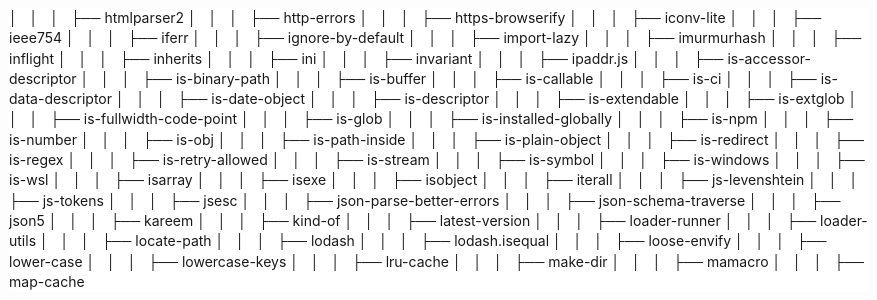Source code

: │   │   │   ├── htmlparser2
│   │   │   ├── http-errors
│   │   │   ├── https-browserify
│   │   │   ├── iconv-lite
│   │   │   ├── ieee754
│   │   │   ├── iferr
│   │   │   ├── ignore-by-default
│   │   │   ├── import-lazy
│   │   │   ├── imurmurhash
│   │   │   ├── inflight
│   │   │   ├── inherits
│   │   │   ├── ini
│   │   │   ├── invariant
│   │   │   ├── ipaddr.js
│   │   │   ├── is-accessor-descriptor
│   │   │   ├── is-binary-path
│   │   │   ├── is-buffer
│   │   │   ├── is-callable
│   │   │   ├── is-ci
│   │   │   ├── is-data-descriptor
│   │   │   ├── is-date-object
│   │   │   ├── is-descriptor
│   │   │   ├── is-extendable
│   │   │   ├── is-extglob
│   │   │   ├── is-fullwidth-code-point
│   │   │   ├── is-glob
│   │   │   ├── is-installed-globally
│   │   │   ├── is-npm
│   │   │   ├── is-number
│   │   │   ├── is-obj
│   │   │   ├── is-path-inside
│   │   │   ├── is-plain-object
│   │   │   ├── is-redirect
│   │   │   ├── is-regex
│   │   │   ├── is-retry-allowed
│   │   │   ├── is-stream
│   │   │   ├── is-symbol
│   │   │   ├── is-windows
│   │   │   ├── is-wsl
│   │   │   ├── isarray
│   │   │   ├── isexe
│   │   │   ├── isobject
│   │   │   ├── iterall
│   │   │   ├── js-levenshtein
│   │   │   ├── js-tokens
│   │   │   ├── jsesc
│   │   │   ├── json-parse-better-errors
│   │   │   ├── json-schema-traverse
│   │   │   ├── json5
│   │   │   ├── kareem
│   │   │   ├── kind-of
│   │   │   ├── latest-version
│   │   │   ├── loader-runner
│   │   │   ├── loader-utils
│   │   │   ├── locate-path
│   │   │   ├── lodash
│   │   │   ├── lodash.isequal
│   │   │   ├── loose-envify
│   │   │   ├── lower-case
│   │   │   ├── lowercase-keys
│   │   │   ├── lru-cache
│   │   │   ├── make-dir
│   │   │   ├── mamacro
│   │   │   ├── map-cache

——————————

> [Activity]:
Rewrite the records above, changing "kareem" to "mpath" and keeping every other character the same. Leave the pictures out of your answer.

> [Problem solution]:
Source code

: │   │   │   ├── htmlparser2
│   │   │   ├── http-errors
│   │   │   ├── https-browserify
│   │   │   ├── iconv-lite
│   │   │   ├── ieee754
│   │   │   ├── iferr
│   │   │   ├── ignore-by-default
│   │   │   ├── import-lazy
│   │   │   ├── imurmurhash
│   │   │   ├── inflight
│   │   │   ├── inherits
│   │   │   ├── ini
│   │   │   ├── invariant
│   │   │   ├── ipaddr.js
│   │   │   ├── is-accessor-descriptor
│   │   │   ├── is-binary-path
│   │   │   ├── is-buffer
│   │   │   ├── is-callable
│   │   │   ├── is-ci
│   │   │   ├── is-data-descriptor
│   │   │   ├── is-date-object
│   │   │   ├── is-descriptor
│   │   │   ├── is-extendable
│   │   │   ├── is-extglob
│   │   │   ├── is-fullwidth-code-point
│   │   │   ├── is-glob
│   │   │   ├── is-installed-globally
│   │   │   ├── is-npm
│   │   │   ├── is-number
│   │   │   ├── is-obj
│   │   │   ├── is-path-inside
│   │   │   ├── is-plain-object
│   │   │   ├── is-redirect
│   │   │   ├── is-regex
│   │   │   ├── is-retry-allowed
│   │   │   ├── is-stream
│   │   │   ├── is-symbol
│   │   │   ├── is-windows
│   │   │   ├── is-wsl
│   │   │   ├── isarray
│   │   │   ├── isexe
│   │   │   ├── isobject
│   │   │   ├── iterall
│   │   │   ├── js-levenshtein
│   │   │   ├── js-tokens
│   │   │   ├── jsesc
│   │   │   ├── json-parse-better-errors
│   │   │   ├── json-schema-traverse
│   │   │   ├── json5
│   │   │   ├── mpath
│   │   │   ├── kind-of
│   │   │   ├── latest-version
│   │   │   ├── loader-runner
│   │   │   ├── loader-utils
│   │   │   ├── locate-path
│   │   │   ├── lodash
│   │   │   ├── lodash.isequal
│   │   │   ├── loose-envify
│   │   │   ├── lower-case
│   │   │   ├── lowercase-keys
│   │   │   ├── lru-cache
│   │   │   ├── make-dir
│   │   │   ├── mamacro
│   │   │   ├── map-cache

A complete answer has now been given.